Exercise instructions: Please write out the full listing beneath this line exactly, skipping its images.

Supplied records:

= Beginning of Section =

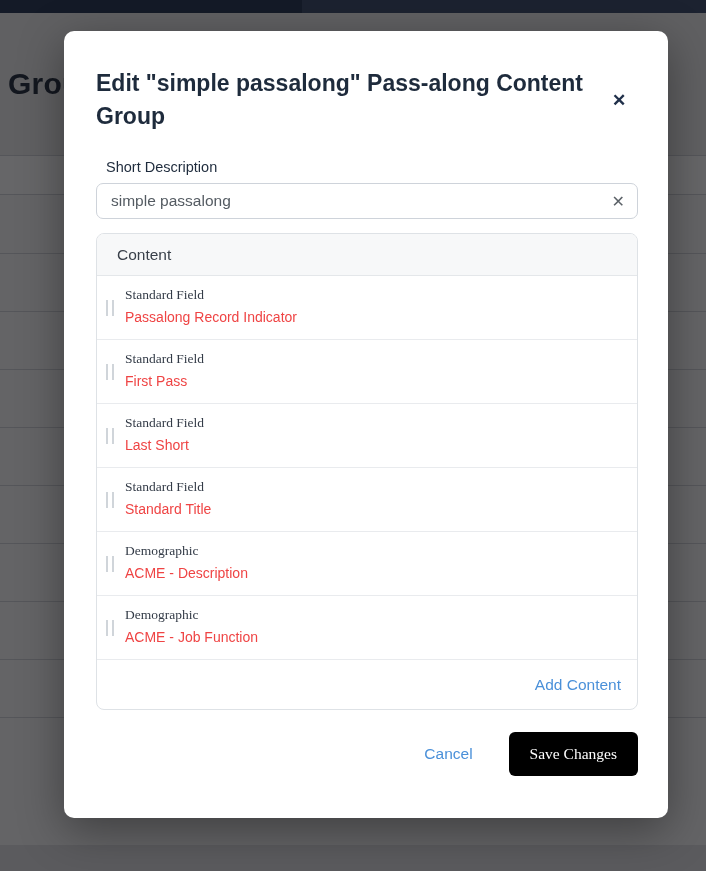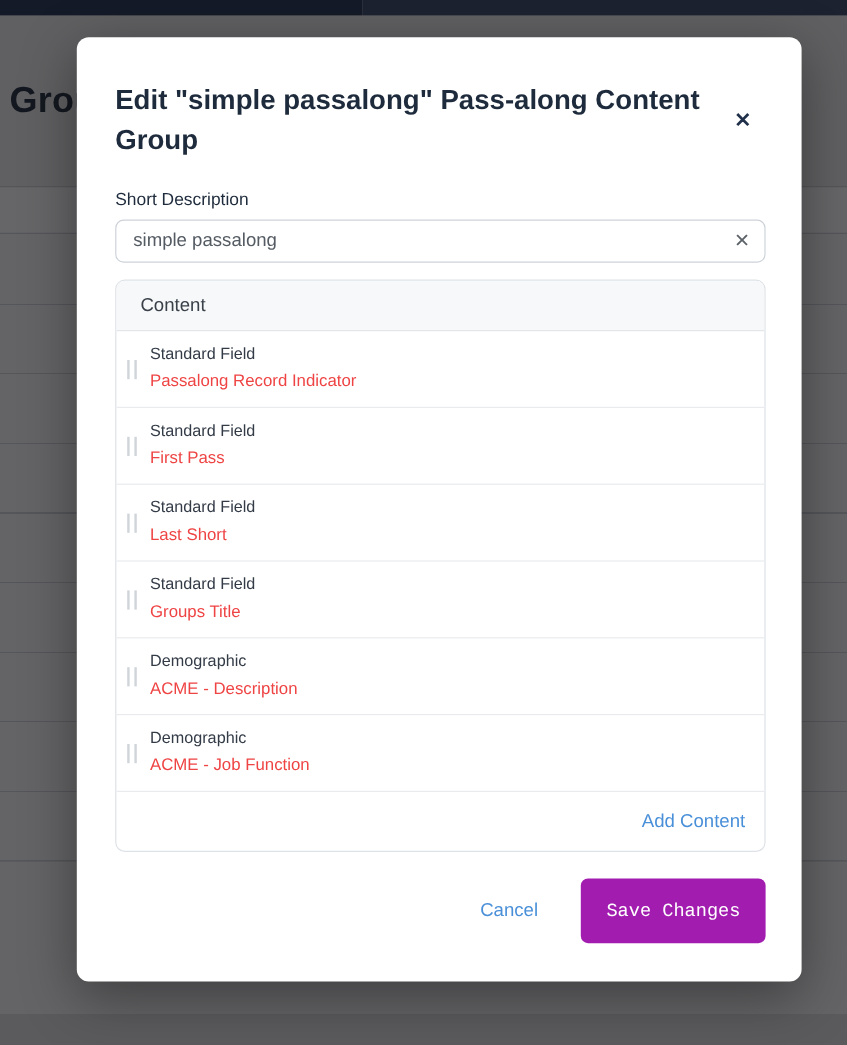--- a/index.html
+++ b/index.html
@@ -50,21 +50,21 @@
   .close-btn {
     position: absolute; top: 58px; right: 38px;
     width: 22px; height: 22px;
     display: flex; align-items: center; justify-content: center;
     font-size: 17px; font-weight: 600; color: #20304a;
     cursor: pointer; user-select: none;
   }
 
   .field-label {
     margin-top: 26px;
-    font-size: 14.5px; line-height: 17px; color: #1e2b3c;
+    font-size: 14.5px; line-height: 17px; color: #1e2b3c; margin-left: 10px;
   }
   .input-wrap { position: relative; margin-top: 7px; }
   .text-input {
     width: 100%; height: 36px;
     border: 1px solid #ced3da; border-radius: 7px;
     padding: 0 40px 0 14px;
     font-family: "Liberation Sans", sans-serif;
     font-size: 15.5px; color: #545b62;
     outline: none; background: #fff;
   }
@@ -83,40 +83,40 @@
     border-bottom: 1px solid #e4e7ea;
     display: flex; align-items: center;
     padding: 0 20px;
     font-size: 15.5px; color: #39404a;
   }
   .card-item {
     position: relative; height: 64px;
     border-bottom: 1px solid #e9ebee;
     padding: 9px 16px 0 28px;
   }
-  .item-type { font-size: 13.5px; line-height: 20px; color: #333b47; }
+  .item-type { font-size: 13.5px; line-height: 20px; color: #333b47; font-family: Liberation Serif, serif; }
   .item-name { font-size: 14px; line-height: 25px; color: #ef4444; }
   .drag-handle {
     position: absolute; left: 9px; top: 50%; transform: translateY(-50%);
     width: 8px; height: 16px;
     border-left: 2px solid #d0d5da; border-right: 2px solid #d0d5da;
     cursor: grab;
   }
   .add-row { height: 49px; display: flex; align-items: center; padding: 0 16px 0 24px; justify-content: flex-end; }
   .link-text { color: #4a90d9; font-size: 15.5px; cursor: pointer; }
 
   .modal-footer {
     margin-top: 22px;
     display: flex; justify-content: flex-end; align-items: center;
   }
   .cancel-link { color: #4a90d9; font-size: 15.5px; cursor: pointer; margin-right: 36px; }
   .save-btn {
-    height: 54px; padding: 0 21px;
-    background: #a21caf; color: #ffffff;
-    font-family: Liberation Mono, monospace;
+    height: 44px; padding: 0 21px;
+    background: #000000; color: #ffffff;
+    font-family: Liberation Serif, serif;
     font-size: 15.5px; border: none; border-radius: 6px;
     cursor: pointer;
   }
 </style>
 </head>
 <body>
 
 <div>
   <div class="bg-navbar">
     <div class="bg-navbar-left"></div>
@@ -155,21 +155,21 @@
       <div class="item-name">First Pass</div>
     </div>
     <div class="card-item">
       <span class="drag-handle"></span>
       <div class="item-type">Standard Field</div>
       <div class="item-name">Last Short</div>
     </div>
     <div class="card-item">
       <span class="drag-handle"></span>
       <div class="item-type">Standard Field</div>
-      <div class="item-name">Groups Title</div>
+      <div class="item-name">Standard Title</div>
     </div>
     <div class="card-item">
       <span class="drag-handle"></span>
       <div class="item-type">Demographic</div>
       <div class="item-name">ACME - Description</div>
     </div>
     <div class="card-item">
       <span class="drag-handle"></span>
       <div class="item-type">Demographic</div>
       <div class="item-name">ACME - Job Function</div>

= End of Section =

Solution for this problem:
--- a/index.html
+++ b/index.html
@@ -50,21 +50,21 @@
   .close-btn {
     position: absolute; top: 58px; right: 38px;
     width: 22px; height: 22px;
     display: flex; align-items: center; justify-content: center;
     font-size: 17px; font-weight: 600; color: #20304a;
     cursor: pointer; user-select: none;
   }
 
   .field-label {
     margin-top: 26px;
-    font-size: 14.5px; line-height: 17px; color: #1e2b3c;
+    font-size: 14.5px; line-height: 17px; color: #1e2b3c; margin-left: 10px;
   }
   .input-wrap { position: relative; margin-top: 7px; }
   .text-input {
     width: 100%; height: 36px;
     border: 1px solid #ced3da; border-radius: 7px;
     padding: 0 40px 0 14px;
     font-family: "Liberation Sans", sans-serif;
     font-size: 15.5px; color: #545b62;
     outline: none; background: #fff;
   }
@@ -83,40 +83,40 @@
     border-bottom: 1px solid #e4e7ea;
     display: flex; align-items: center;
     padding: 0 20px;
     font-size: 15.5px; color: #39404a;
   }
   .card-item {
     position: relative; height: 64px;
     border-bottom: 1px solid #e9ebee;
     padding: 9px 16px 0 28px;
   }
-  .item-type { font-size: 13.5px; line-height: 20px; color: #333b47; }
+  .item-type { font-size: 13.5px; line-height: 20px; color: #333b47; font-family: Liberation Serif, serif; }
   .item-name { font-size: 14px; line-height: 25px; color: #ef4444; }
   .drag-handle {
     position: absolute; left: 9px; top: 50%; transform: translateY(-50%);
     width: 8px; height: 16px;
     border-left: 2px solid #d0d5da; border-right: 2px solid #d0d5da;
     cursor: grab;
   }
   .add-row { height: 49px; display: flex; align-items: center; padding: 0 16px 0 24px; justify-content: flex-end; }
   .link-text { color: #4a90d9; font-size: 15.5px; cursor: pointer; }
 
   .modal-footer {
     margin-top: 22px;
     display: flex; justify-content: flex-end; align-items: center;
   }
   .cancel-link { color: #4a90d9; font-size: 15.5px; cursor: pointer; margin-right: 36px; }
   .save-btn {
-    height: 54px; padding: 0 21px;
-    background: #a21caf; color: #ffffff;
-    font-family: Liberation Mono, monospace;
+    height: 44px; padding: 0 21px;
+    background: #000000; color: #ffffff;
+    font-family: Liberation Serif, serif;
     font-size: 15.5px; border: none; border-radius: 6px;
     cursor: pointer;
   }
 </style>
 </head>
 <body>
 
 <div>
   <div class="bg-navbar">
     <div class="bg-navbar-left"></div>
@@ -155,21 +155,21 @@
       <div class="item-name">First Pass</div>
     </div>
     <div class="card-item">
       <span class="drag-handle"></span>
       <div class="item-type">Standard Field</div>
       <div class="item-name">Last Short</div>
     </div>
     <div class="card-item">
       <span class="drag-handle"></span>
       <div class="item-type">Standard Field</div>
-      <div class="item-name">Groups Title</div>
+      <div class="item-name">Standard Title</div>
     </div>
     <div class="card-item">
       <span class="drag-handle"></span>
       <div class="item-type">Demographic</div>
       <div class="item-name">ACME - Description</div>
     </div>
     <div class="card-item">
       <span class="drag-handle"></span>
       <div class="item-type">Demographic</div>
       <div class="item-name">ACME - Job Function</div>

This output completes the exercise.